今回は、自分で諸費用を計算できるようになるための「速算式」と、安い空き家を買うときに注意すべき「800万円の壁(法改正)」について解説します。
これだけ覚えればOK!「速算式」
物件価格が400万円を超える場合(一般的な住宅はほぼこれに該当します)、以下の計算式を使えば一発で上限額が分かります。
(物件価格 × 3% + 6万円)× 消費税10%
例えば、3,000万円の中古住宅を買う場合を計算してみましょう。
- 3,000万円 × 3% = 90万円
- 90万円 + 6万円 = 96万円
- 96万円 × 1.1(消費税)= 105万6,000円
つまり、約105万円が不動産会社に支払う手数料の上限となります。
なぜ「+6万円」をするのか?
この6万円は、どこから湧いてきた数字なのでしょうか。
実は、法律上の計算式はもっと複雑な「階段方式」になっています。
- 200万円以下の部分:5%
- 200万円を超え400万円以下の部分:4%
- 400万円を超える部分:3%
3,000万円の物件の場合、本来はこれを3つに分けて計算し、足し合わせる必要があります。
しかし、毎回そんな計算をするのは面倒です。
そこで、「全体を3%で計算してしまって、差額分だけ後で調整しよう」と考え出されたのが「+6万円」なのです。

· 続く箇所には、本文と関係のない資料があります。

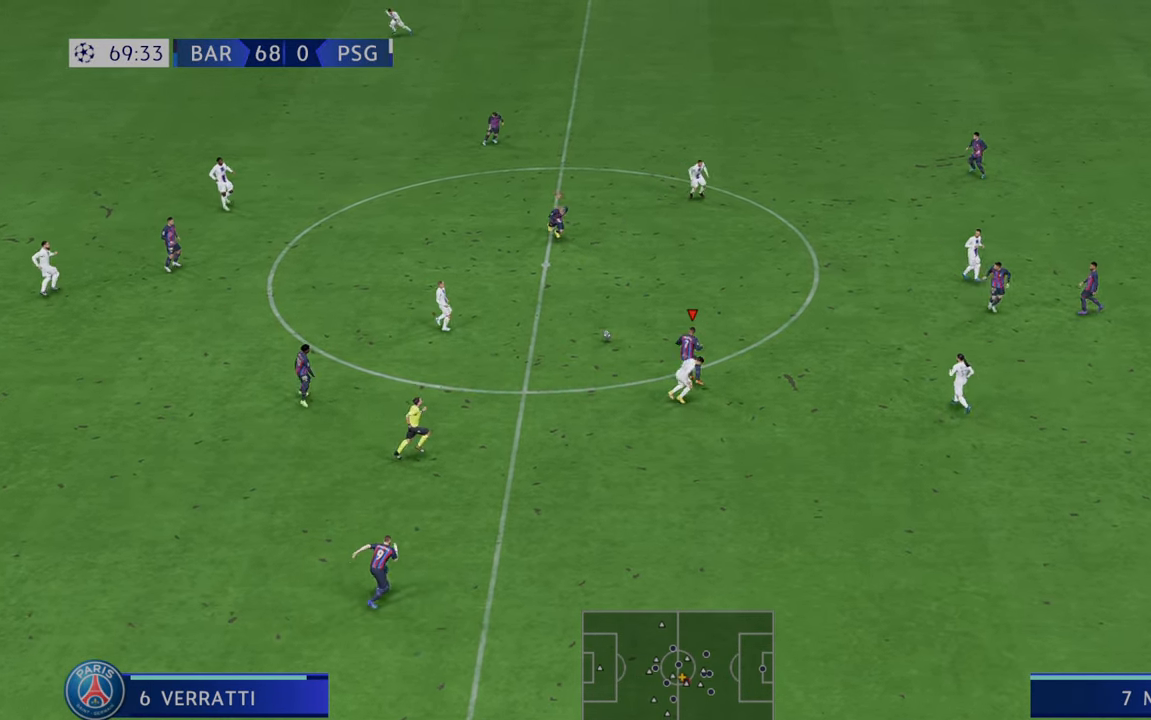
{"buttons": ["R2"], "left_stick": "down-right", "right_stick": "center", "events": [[117, "left_stick", "center"], [250, "left_stick", "down"], [350, "left_stick", "center"], [483, "left_stick", "down-right"]]}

- 200万円部分の差額(5%-3%=2%):4万円
- 200万~400万円部分の差額(4%-3%=1%):2万円
- 合計:6万円
この調整額を足すことで、簡単に正式な上限額と同じ答えが出せるようになっています。
要注意!「800万円以下」の空き家特例
ここで一つ、最新の注意点があります。
2024年7月の法改正により、物件価格が「800万円以下」の低廉な空き家等については、計算式に関わらず「最大33万円(税込)」まで手数料を受け取ってよいことになりました。
例えば、200万円の古家を買う場合。
- 従来の計算:200万円×5%+税 = 11万円
- 新ルール:最大33万円まで請求可能
不動産会社にとっては、安い物件を扱う手間賃(調査費用など)を確保するための特例ですが、買主からすると「計算式よりも高い手数料」を請求される可能性があります。

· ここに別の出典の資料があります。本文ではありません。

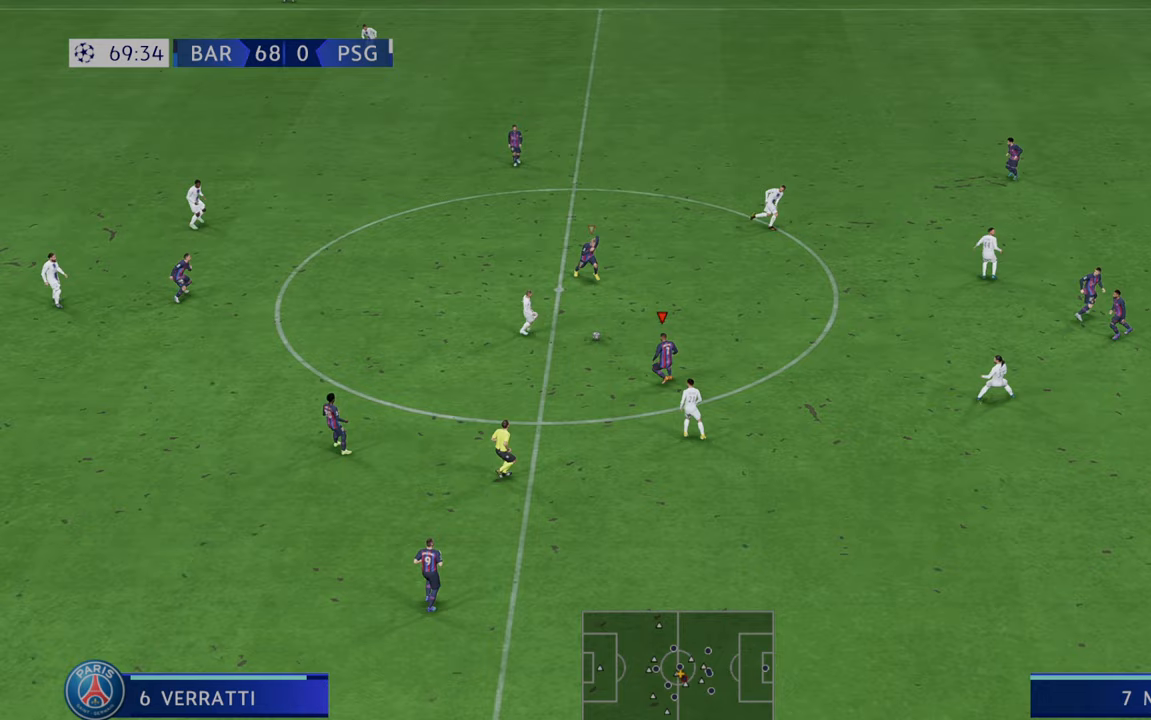
{"buttons": ["R2"], "left_stick": "up-right", "right_stick": "center", "events": [[133, "left_stick", "up-right"]]}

新城や豊橋の郊外で格安物件を探す際は、必ず契約前に「手数料はいくらですか?」と確認してください。
いつ支払うのか?
仲介手数料は「成功報酬」なので、契約が成立するまでは1円も払う必要はありません。
一般的には、以下の2回に分けて支払うケースが多いです。
- 売買契約時:半金
- 引き渡し(決済)時:残りの半金
もちろん、引き渡しの時に全額まとめて支払うことも可能ですが、これは不動産会社との話し合いで決まります。
まとめ:諸費用ローンに組み込むことも可能
仲介手数料は高額ですが、多くの銀行では「諸費用ローン」として、住宅ローンと一緒に借りることが可能です。
ただし、金利が少し高くなる場合もあるため、手元に現金があるなら現金で払った方が総支払額は抑えられます。
セントラルエステートでは、物件価格だけでなく、この仲介手数料や登記費用を含めた「総額」での資金計画を最初にご提示し、後から予算オーバーにならないようなご提案を心がけています。
参照ソース・事実確認
本記事は以下の国土交通省の告示および宅地建物取引業法に基づき作成されています。執筆時点(2026年2月)での情報です。
※仲介手数料はあくまで「上限」であり、不動産会社との合意によりこれより安くなる場合もあります。